The gift of the One to Men.
-- Tolkien, The Lord of the Rings
The wind is meager, so we motor rather than sail past the island. Isolated by shallow waters and swift currents stands the burnt shell of a Scottish castle designed by Frank Bannerman VI, who bought up the surplus of the Spanish-American War. One might say, flinching at the joke, that he made a killing with it. Bannerman’s Castle was his arsenal. A ruined residence in the same style commands the island’s crest.
I’m also thinking of William Randolph Hearst, who built another self-designed hotchpotch castle on his private mountain, overlooking the other coast. And of Shelley’s Ozymandias. The destroyed castle mocks Bannerman, and the preserved one mocks Hearst. “Look upon my works, ye mighty, and despair!” says the severed stone head.

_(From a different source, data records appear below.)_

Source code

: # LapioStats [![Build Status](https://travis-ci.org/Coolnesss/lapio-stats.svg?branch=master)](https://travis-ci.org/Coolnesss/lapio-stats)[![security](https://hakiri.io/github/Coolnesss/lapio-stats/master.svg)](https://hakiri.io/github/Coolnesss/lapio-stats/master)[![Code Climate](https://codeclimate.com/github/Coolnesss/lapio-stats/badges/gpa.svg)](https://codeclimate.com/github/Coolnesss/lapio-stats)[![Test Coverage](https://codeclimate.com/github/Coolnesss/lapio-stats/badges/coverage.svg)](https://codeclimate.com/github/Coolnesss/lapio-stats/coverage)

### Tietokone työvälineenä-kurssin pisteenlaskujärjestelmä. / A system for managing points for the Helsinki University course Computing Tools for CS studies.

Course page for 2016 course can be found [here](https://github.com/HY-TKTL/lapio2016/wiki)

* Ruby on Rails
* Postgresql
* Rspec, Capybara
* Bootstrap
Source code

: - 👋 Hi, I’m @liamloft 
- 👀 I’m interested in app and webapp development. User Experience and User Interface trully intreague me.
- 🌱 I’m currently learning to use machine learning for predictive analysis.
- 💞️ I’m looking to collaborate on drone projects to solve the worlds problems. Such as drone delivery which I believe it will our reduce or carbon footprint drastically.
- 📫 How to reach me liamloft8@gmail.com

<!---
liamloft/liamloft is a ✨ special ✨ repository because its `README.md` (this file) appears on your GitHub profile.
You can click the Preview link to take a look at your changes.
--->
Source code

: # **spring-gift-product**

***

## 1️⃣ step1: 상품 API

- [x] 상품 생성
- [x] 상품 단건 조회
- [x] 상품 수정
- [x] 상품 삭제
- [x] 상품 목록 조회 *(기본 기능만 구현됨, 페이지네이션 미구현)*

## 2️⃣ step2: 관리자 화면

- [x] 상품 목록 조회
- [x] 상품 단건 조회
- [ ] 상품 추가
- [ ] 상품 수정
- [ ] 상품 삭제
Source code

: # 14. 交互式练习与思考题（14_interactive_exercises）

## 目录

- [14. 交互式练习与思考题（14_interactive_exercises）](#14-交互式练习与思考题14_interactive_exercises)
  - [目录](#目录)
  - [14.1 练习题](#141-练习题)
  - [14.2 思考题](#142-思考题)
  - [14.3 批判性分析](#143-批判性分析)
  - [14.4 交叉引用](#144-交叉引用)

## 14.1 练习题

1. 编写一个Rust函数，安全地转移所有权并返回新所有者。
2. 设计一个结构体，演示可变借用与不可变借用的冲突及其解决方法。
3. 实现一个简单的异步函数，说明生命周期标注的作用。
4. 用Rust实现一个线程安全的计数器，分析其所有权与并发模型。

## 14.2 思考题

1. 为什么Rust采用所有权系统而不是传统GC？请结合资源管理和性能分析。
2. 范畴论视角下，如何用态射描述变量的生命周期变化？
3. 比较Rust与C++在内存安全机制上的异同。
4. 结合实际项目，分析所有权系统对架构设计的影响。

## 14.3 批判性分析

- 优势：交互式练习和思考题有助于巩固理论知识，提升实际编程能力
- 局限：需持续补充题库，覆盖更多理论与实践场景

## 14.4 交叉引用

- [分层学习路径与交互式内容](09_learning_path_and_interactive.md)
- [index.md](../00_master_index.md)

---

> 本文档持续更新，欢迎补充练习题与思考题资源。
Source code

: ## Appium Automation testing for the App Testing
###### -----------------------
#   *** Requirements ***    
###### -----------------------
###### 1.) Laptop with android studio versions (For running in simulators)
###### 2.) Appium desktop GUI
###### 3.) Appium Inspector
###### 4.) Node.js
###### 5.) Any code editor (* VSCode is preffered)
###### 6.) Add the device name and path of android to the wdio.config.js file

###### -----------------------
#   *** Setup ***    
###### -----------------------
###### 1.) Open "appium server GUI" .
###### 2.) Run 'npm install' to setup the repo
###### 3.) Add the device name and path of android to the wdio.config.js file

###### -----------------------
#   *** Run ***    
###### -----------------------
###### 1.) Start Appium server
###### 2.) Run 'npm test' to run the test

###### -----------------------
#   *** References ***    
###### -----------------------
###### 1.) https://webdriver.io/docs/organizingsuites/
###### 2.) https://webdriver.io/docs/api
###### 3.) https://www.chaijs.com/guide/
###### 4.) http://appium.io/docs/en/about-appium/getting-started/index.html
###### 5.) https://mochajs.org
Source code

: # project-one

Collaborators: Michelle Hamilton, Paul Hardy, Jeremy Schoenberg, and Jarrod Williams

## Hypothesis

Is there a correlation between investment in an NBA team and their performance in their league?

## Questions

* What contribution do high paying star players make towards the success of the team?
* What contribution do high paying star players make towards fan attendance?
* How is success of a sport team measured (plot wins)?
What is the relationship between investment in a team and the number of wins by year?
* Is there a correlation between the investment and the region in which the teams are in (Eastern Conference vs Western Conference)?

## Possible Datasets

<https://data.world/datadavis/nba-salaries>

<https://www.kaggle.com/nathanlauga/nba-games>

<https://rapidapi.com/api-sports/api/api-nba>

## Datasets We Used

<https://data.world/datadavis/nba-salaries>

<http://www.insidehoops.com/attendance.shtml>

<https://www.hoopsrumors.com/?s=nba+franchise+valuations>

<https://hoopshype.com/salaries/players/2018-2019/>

“If you’re rich enough,” I say, “you can realize your fantasy.”
Fantasy of isolation. A castle is weirdly ambivalent between defense and offense. You shall not be moved from your keep; but because you are immovable, you can always “sally forth.” So you rule the terrain. Kings hated it when their barons built castles. It threatened their fragile authority.
A baron in your castle keep, no one can sneak up on you. The mountain, or the river and its currents, impede approach. Whoever wants to touch you, you can see them coming. From your battlement you can repel them – particularly if you are self-sufficient, with a store of food and armament within the walls.
The wealth of a modern baron comes not from isolation but from commerce; there are people he wants to touch, and to touch him. But he can afford the private planes or skilled river transport that take him out into the world, and that bring his chosen guests into the keep. The modern baron is so rich, he can even pay the cost of his dysfunction.
“Thank God we all die,” says my host.
My friend, who invited me on his boat, has longer experience than I to look back on. We were talking of a futurist who says that science is about to cure us of age. We may see lifespans of patriarchal length, a thousand years or more. “What’s really strange,” says my friend, “is that he thinks this is a good thing.”
If we live to a thousand years, where will we put the children? What shall we do with those misguided beings who engender and give birth to them? Perhaps we shall have no children. If I have nine more centuries to live, I may not want a squirming grandchild on my lap. If I am immortal, my descendents cannot make me so. Perhaps we’ll keep the children on a reservation, lest they change things. However old they grow, they won’t know what we know. They’ll lack the true perspective. Perfecting, rubbing smooth our pleasures, we may never give way. Some dying churches are like this.
But of course we must give way, and unmade, we must make our immortality. Every thing I do now is a hundred other things that now I’ll never do. We cannot keep to ourselves. If I do not learn the strange new pleasures of my children, and if they do not know my joys, if I do not love and am not loved, then my relic castle, burnt out or preserved, will mock me in my death. It is not that we must love in spite of death; it is because of death that we can love. I work in a cockpit of love and death. Death shows his colors here, and the trumpet calls us to change and to declare our loyalties. If I had forever to love you I’d never bother, and you’d never care.
Our mortality is therefore our gift and the ground of our joy. Tolkien imagined two kinds of sentient creature, one immortal and one mortal. The immortal elves poisoned the world in self-regard, greed and lust for power. In boundless grief they have left Middle-Earth to Humankind, who came later and who, dying the individual “death of weariness” that elves never knew, must save the moments of their lives in loyalty and love. The transitory survives where the eternal does not. Our castle walls dissolve, and we must meet each other in the open air. Thank God we all die.